++++ Input material ++++
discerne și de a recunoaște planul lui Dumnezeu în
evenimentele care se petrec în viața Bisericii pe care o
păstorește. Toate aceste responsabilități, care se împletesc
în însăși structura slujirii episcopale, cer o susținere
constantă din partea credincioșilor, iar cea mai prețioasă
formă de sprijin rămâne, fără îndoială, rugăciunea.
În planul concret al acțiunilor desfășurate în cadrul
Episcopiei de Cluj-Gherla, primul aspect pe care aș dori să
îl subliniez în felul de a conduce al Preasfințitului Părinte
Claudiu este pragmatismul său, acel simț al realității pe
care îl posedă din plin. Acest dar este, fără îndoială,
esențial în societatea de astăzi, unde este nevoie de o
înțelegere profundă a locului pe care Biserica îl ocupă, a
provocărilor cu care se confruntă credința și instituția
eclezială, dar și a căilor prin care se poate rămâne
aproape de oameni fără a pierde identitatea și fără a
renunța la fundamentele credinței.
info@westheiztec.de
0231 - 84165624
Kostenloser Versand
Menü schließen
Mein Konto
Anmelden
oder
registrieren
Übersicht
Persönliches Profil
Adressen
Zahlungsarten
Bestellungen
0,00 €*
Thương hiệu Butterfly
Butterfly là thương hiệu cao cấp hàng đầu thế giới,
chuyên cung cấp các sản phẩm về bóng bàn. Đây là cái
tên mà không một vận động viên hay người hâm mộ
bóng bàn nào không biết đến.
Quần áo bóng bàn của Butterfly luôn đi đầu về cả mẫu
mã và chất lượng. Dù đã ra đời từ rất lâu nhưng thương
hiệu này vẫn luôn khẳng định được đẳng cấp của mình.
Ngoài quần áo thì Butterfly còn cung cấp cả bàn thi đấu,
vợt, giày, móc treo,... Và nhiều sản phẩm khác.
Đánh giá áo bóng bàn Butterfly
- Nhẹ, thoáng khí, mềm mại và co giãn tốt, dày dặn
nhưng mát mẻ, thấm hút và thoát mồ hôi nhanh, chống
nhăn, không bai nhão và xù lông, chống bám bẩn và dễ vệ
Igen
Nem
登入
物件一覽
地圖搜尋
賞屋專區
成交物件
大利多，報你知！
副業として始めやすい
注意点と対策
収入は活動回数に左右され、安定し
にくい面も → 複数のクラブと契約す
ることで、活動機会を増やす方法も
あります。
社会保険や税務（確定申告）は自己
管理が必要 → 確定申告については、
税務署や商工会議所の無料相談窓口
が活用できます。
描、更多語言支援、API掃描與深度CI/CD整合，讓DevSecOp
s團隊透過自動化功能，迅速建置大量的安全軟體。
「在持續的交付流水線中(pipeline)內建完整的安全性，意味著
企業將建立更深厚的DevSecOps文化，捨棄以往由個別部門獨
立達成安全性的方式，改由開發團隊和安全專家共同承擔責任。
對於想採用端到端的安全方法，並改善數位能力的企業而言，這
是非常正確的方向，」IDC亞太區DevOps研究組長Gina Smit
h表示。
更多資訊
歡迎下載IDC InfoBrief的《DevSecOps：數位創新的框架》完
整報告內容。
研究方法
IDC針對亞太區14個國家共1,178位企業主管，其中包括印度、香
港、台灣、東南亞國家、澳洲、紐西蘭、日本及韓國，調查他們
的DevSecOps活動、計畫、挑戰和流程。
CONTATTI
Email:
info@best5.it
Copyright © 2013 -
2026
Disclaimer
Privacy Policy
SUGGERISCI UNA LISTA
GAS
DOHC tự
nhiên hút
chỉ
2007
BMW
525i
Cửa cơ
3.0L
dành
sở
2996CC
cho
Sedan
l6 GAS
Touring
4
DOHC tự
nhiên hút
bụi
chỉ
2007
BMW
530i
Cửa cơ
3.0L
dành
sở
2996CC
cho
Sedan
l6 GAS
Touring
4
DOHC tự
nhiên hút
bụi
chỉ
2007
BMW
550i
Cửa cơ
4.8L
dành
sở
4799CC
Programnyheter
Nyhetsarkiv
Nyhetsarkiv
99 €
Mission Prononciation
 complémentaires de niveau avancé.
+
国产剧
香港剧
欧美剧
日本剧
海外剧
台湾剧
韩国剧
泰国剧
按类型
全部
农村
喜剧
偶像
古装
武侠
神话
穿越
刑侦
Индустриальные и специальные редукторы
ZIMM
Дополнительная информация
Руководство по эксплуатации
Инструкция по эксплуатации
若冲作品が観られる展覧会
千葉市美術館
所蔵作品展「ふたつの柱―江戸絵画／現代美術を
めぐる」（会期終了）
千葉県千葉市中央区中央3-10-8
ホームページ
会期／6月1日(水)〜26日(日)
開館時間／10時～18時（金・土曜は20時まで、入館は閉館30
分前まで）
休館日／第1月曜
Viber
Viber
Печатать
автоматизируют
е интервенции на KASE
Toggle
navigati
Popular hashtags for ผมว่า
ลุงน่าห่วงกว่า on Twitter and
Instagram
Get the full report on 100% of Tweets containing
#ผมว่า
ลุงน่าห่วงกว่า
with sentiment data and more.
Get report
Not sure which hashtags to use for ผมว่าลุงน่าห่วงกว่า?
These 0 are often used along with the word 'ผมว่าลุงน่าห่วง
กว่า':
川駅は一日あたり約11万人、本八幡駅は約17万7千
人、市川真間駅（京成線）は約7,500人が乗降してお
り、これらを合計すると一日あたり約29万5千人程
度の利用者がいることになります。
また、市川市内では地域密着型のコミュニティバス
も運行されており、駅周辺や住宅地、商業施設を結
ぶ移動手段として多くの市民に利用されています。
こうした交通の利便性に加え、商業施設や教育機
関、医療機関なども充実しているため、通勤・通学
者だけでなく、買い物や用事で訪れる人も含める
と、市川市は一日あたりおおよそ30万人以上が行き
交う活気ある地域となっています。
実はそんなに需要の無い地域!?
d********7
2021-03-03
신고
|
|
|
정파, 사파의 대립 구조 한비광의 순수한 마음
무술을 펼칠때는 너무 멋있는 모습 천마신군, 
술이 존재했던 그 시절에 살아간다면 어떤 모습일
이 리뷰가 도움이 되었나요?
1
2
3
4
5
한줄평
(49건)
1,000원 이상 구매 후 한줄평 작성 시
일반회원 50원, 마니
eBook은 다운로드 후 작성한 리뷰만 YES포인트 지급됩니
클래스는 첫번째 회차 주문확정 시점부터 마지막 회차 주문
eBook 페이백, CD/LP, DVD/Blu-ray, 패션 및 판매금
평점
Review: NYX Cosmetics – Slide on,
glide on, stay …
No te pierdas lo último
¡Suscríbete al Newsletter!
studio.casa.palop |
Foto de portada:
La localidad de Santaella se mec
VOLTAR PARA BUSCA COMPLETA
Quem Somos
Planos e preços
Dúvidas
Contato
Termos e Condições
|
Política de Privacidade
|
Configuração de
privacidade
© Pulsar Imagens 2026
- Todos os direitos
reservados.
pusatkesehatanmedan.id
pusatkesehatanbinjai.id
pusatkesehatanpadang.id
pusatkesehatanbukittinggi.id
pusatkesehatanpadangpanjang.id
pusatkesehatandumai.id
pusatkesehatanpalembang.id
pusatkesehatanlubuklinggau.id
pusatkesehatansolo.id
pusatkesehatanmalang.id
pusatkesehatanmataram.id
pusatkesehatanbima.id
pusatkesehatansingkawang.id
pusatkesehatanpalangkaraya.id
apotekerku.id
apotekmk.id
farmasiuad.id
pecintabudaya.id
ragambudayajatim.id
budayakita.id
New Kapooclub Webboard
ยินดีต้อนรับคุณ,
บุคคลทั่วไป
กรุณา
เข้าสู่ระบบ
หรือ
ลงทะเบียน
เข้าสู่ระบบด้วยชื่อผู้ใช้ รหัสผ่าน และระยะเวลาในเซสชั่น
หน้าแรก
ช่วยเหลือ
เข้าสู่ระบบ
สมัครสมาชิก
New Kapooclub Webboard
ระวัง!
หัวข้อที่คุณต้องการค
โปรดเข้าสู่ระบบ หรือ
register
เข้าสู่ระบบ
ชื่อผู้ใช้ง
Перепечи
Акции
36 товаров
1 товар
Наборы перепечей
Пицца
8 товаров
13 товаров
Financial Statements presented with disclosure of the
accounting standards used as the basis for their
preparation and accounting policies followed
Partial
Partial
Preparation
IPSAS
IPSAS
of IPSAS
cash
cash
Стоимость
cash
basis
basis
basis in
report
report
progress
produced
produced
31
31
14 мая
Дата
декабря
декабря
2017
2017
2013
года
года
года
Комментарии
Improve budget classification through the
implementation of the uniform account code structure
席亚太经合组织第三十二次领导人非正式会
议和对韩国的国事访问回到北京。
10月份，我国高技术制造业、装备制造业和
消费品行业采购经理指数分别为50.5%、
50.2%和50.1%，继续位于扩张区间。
++++
◆ **To do**:
Quote every line from the beginning of the entries up to and including the line that contains "în însăși structura".

◆ **Your response**:
discerne și de a recunoaște planul lui Dumnezeu în
evenimentele care se petrec în viața Bisericii pe care o
păstorește. Toate aceste responsabilități, care se împletesc
în însăși structura slujirii episcopale, cer o susținere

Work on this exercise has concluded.